## Brano scelto
++++++++
EUROPA

Perché Putin potrebbe essere giudicato dalla Corte penale internazionale

DALLA FINE DI FEBBRAIO IL PROCURATORE RACCOGLIE INFORMAZIONI SULLE VIOLAZIONI DEI DIRITTI UMANI DELL’ESERCITO RUSSO
MARCO PERDUCArussia/ucraina/Olanda/aja

Il dibattito pubblico sulla guerra contro l’Ucraina inizia a prendere in considerazione anche la giustizia internazionale. L’Italia, che nel 1998 ha ospitato l’atto di nascita della Corte Penale Internazionale (Cpi), può fare molto oltre che valutare le opzioni tecniche sul tavolo: contribuire con informazioni e risorse alle indagini avviate dal Procuratore Khan, terminare l’adeguamento dei propri codici per collaborare appieno con la Corte e, cosa non marginale in questo frangente, ragionare su procedimenti in contumacia.
++++++++
## Materiale fornito
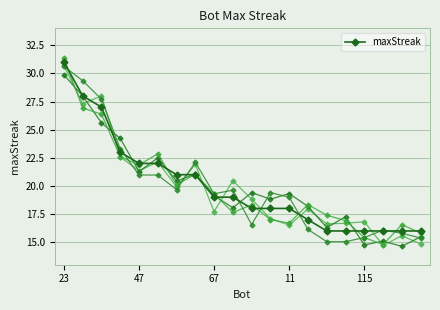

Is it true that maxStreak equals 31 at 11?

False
++++++++
## Consegne
1. Riproduci parola per parola il passo dell'articolo su Putin e la Corte penale internazionale che comincia con "DALLA FINE DI" e termina con "procedimenti in contumacia.".
2. Scrivi il seguito dell'articolo su Putin e la Corte penale internazionale, ripartendo dopo la sua ultima frase.

## Risposte
1.
DALLA FINE DI FEBBRAIO IL PROCURATORE RACCOGLIE INFORMAZIONI SULLE VIOLAZIONI DEI DIRITTI UMANI DELL’ESERCITO RUSSO
MARCO PERDUCArussia/ucraina/Olanda/aja

Il dibattito pubblico sulla guerra contro l’Ucraina inizia a prendere in considerazione anche la giustizia internazionale. L’Italia, che nel 1998 ha ospitato l’atto di nascita della Corte Penale Internazionale (Cpi), può fare molto oltre che valutare le opzioni tecniche sul tavolo: contribuire con informazioni e risorse alle indagini avviate dal Procuratore Khan, terminare l’adeguamento dei propri codici per collaborare appieno con la Corte e, cosa non marginale in questo frangente, ragionare su procedimenti in contumacia.

2.
Ma prima i fatti: il 1 luglio 2022 si celebra il XX anniversario dell’entrata in vigore dello Statuto di Roma che ha istituito la CPI, ratificato da 123 Stati. Si tratta di un organo internazionale con competenza su crimini di guerra, genocidio e crimini contro l’umanità e, dal 2010, sull’aggressione. Trattandosi di crimini la responsabilità penale è individuale e non degli Stati; non essendo parte del sistema delle Nazioni unite la Corte dell’Aia ha competenza su quanto commesso sul territorio di uno Stato che ha ratificato il Trattato di Roma o su suoi cittadini - vittime o criminali che siano.
La Cpi ha firmato accordi con l’Onu e non è esente dalle decisioni del Consiglio di Sicurezza che può riferire una situazione per delle indagini (Darfur) oppure sospenderle (e poi bloccarle) in caso minaccino la «pace e sicurezza internazionale». Ha un carcere, può spiccare mandati di cattura ma, non avendo una «polizia» propria, deve contare sulla collaborazione degli Stati parte per catturare i responsabili.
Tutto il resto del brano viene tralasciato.